GRAPHIC IMAGE WARNING!! Taking a turkey with archery gear is one of the ultimate challenges in all of hunting. Here’s what to use on the business end of your arrows.
1 of 9
Very few animals are as challenging to harvest with a bow as wild turkeys. Their keen eyesight, natural wariness, and ability to turn into David Copperfield and disappear into thin air after they’re hit with an arrow make them an extreme challenge.
You wouldn’t think by looking at a turkey that they would present much of a challenge. After all, they’re just a pile of feathers and a few pounds of meat, right? Wrong! Turkeys are one of the toughest animals on two legs and you can’t assume you have Thanksgiving Dinner in the bag until you are wrapping your tag around their legs.

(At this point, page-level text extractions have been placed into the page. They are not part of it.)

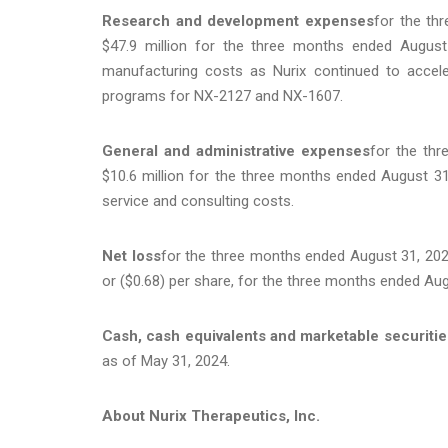
Research and development expenses
for the th
$47.9 million for the three months ended August 
manufacturing costs as Nurix continued to acceler
programs for NX-2127 and NX-1607.
General and administrative expenses
for the th
$10.6 million for the three months ended August 31
service and consulting costs.
Net loss
for the three months ended August 31, 2024,
or ($0.68) per share, for the three months ended Aug
Cash, cash equivalents and marketable securitie
as of May 31, 2024.
About Nurix Therapeutics, Inc.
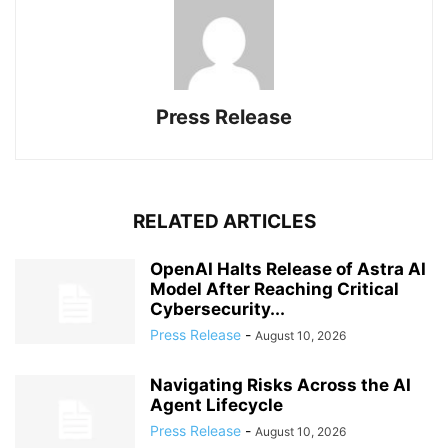
Press Release
RELATED ARTICLES
OpenAI Halts Release of Astra AI
Model After Reaching Critical
Cybersecurity...
Press Release
-
August 10, 2026
Navigating Risks Across the AI
Agent Lifecycle
Press Release
-
August 10, 2026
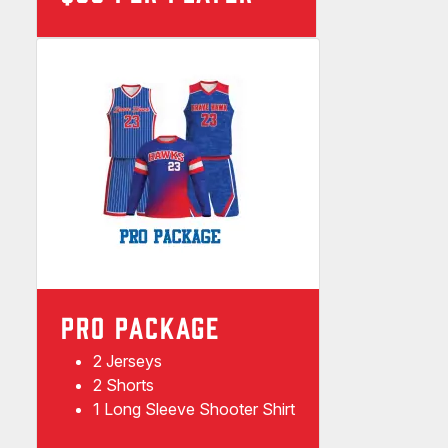
PRO PACKAGE
2 Jerseys
2 Shorts
1 Long Sleeve Shooter Shirt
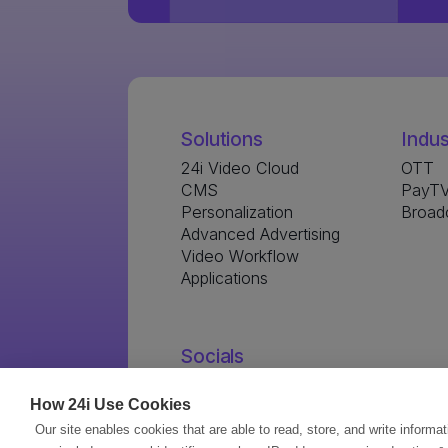
Solutions
Indus
24i Video Cloud
OTT
CMS
PayTV
Personalization
Broad
Advanced Advertising
Video Workflow
Applications
Socials
How 24i Use Cookies
Our site enables cookies that are able to read, store, and write informa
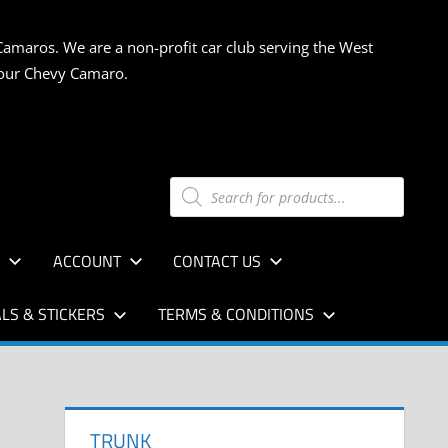
Camaros. We are a non-profit car club serving the West
 your Chevy Camaro.
Products
search
S
ACCOUNT
CONTACT US
LS & STICKERS
TERMS & CONDITIONS
TRUNK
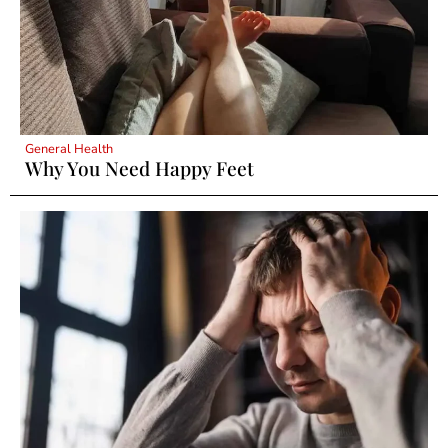
General Health
Why You Need Happy Feet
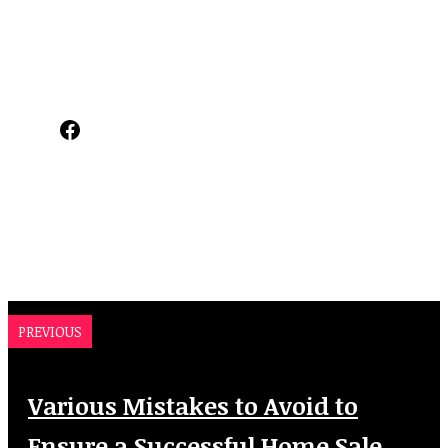
Facebook
PREVIOUS
Various Mistakes to Avoid to
Ensure a Successful Home Sale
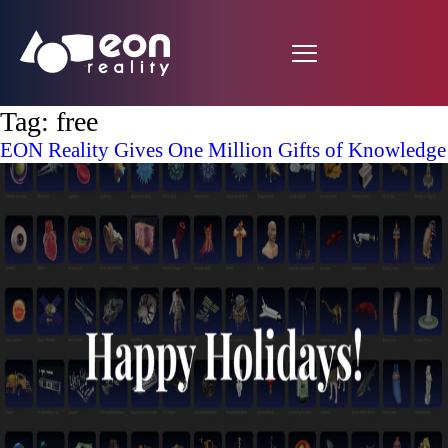
Tag:
free
EON Reality Gives One Million Gifts of Knowledge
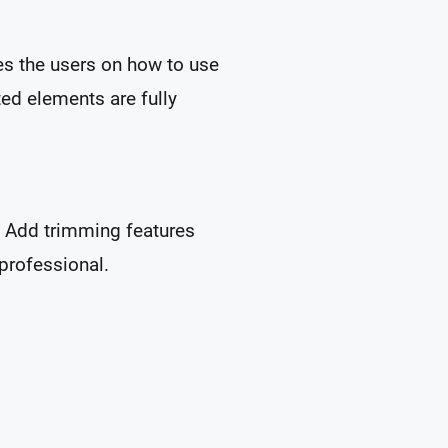
es the users on how to use
ted elements are fully
l. Add trimming features
 professional.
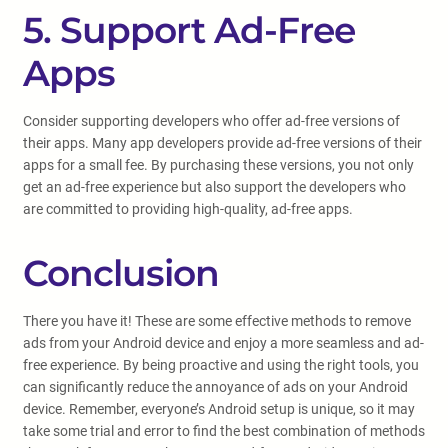
5. Support Ad-Free
Apps
Consider supporting developers who offer ad-free versions of
their apps. Many app developers provide ad-free versions of their
apps for a small fee. By purchasing these versions, you not only
get an ad-free experience but also support the developers who
are committed to providing high-quality, ad-free apps.
Conclusion
There you have it! These are some effective methods to remove
ads from your Android device and enjoy a more seamless and ad-
free experience. By being proactive and using the right tools, you
can significantly reduce the annoyance of ads on your Android
device. Remember, everyone’s Android setup is unique, so it may
take some trial and error to find the best combination of methods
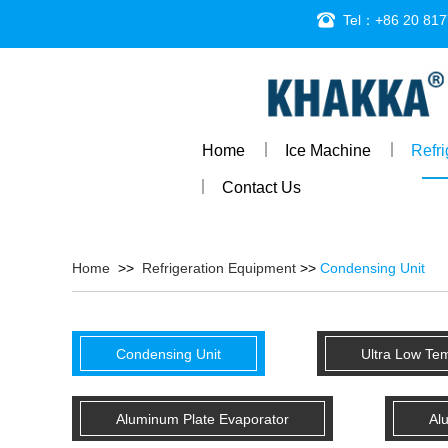
Tel：+86 20 817
Home
Ice Machine
Refr
Contact Us
Home
>>
Refrigeration Equipment
>>
Condensing Unit
Condensing Unit
Ultra Low Te
Aluminum Plate Evaporator
Al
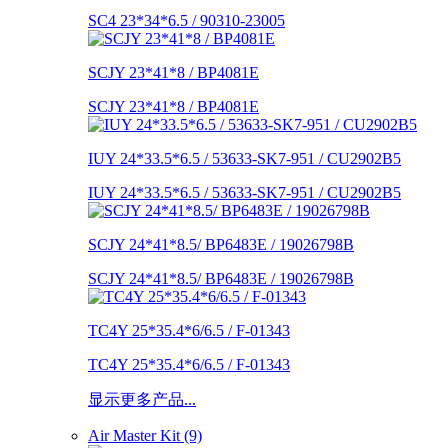
SC4 23*34*6.5 / 90310-23005
SCJY 23*41*8 / BP4081E
SCJY 23*41*8 / BP4081E
IUY 24*33.5*6.5 / 53633-SK7-951 / CU2902B5
IUY 24*33.5*6.5 / 53633-SK7-951 / CU2902B5
SCJY 24*41*8.5/ BP6483E / 19026798B
SCJY 24*41*8.5/ BP6483E / 19026798B
TC4Y 25*35.4*6/6.5 / F-01343
TC4Y 25*35.4*6/6.5 / F-01343
显示更多产品...
Air Master Kit (9)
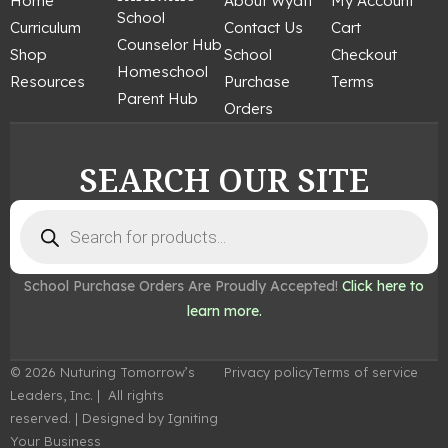
Home
About Wyatt
My Account
b
a
e
u
e
School
Curriculum
Contact Us
Cart
o
g
r
b
d
Counselor Hub
o
r
e
e
i
Shop
School
Checkout
k
a
s
n
Homeschool
Resources
Purchase
Terms
m
t
Parent Hub
Orders
SEARCH OUR SITE
Products
search
School Purchase Orders Are Proudly Accepted!
Click here to
learn more.
© 2026 Nuturing Tomorrow’s
Privacy policy
Terms of service
Leaders, Inc. | All rights
reserved. | Designed by Igniting
Your Business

After they are hit with a broadhead they can run and hide in the brush, fly away or run so fast that hunters stand no chance of catching up. In many states, the number of bowhunters who tag a gobbler in the spring is below 20%. The number of bowhunters who take a shot or hit a bird with an arrow is much higher. A well-placed arrow is crucial when turkey hunting with archery gear. To help bowhunters become more successful, many companies have broadheads designed specifically for putting a spring gobbler next to the mashed potatoes where he belongs.
STEEL FORCE TALON
Most broadheads fly through a turkey’s body quickly which often results in little internal damage. In the past, many bowhunters placed washers on the backside of their broadheads to reduce penetration, resulting in more internal damage and greater shock to the bird. Steel Force Broadheads has fixed this problem with their Talon Series. The Talon is very effective due to its serrated edges that face forward. The wicked forward-facing serrated blades reduce penetration and maximize tissue damage, which quickly brings the bird down. The Talon Phat Head has a .080-inch-thick main blade and is available in 100- and 125-grains.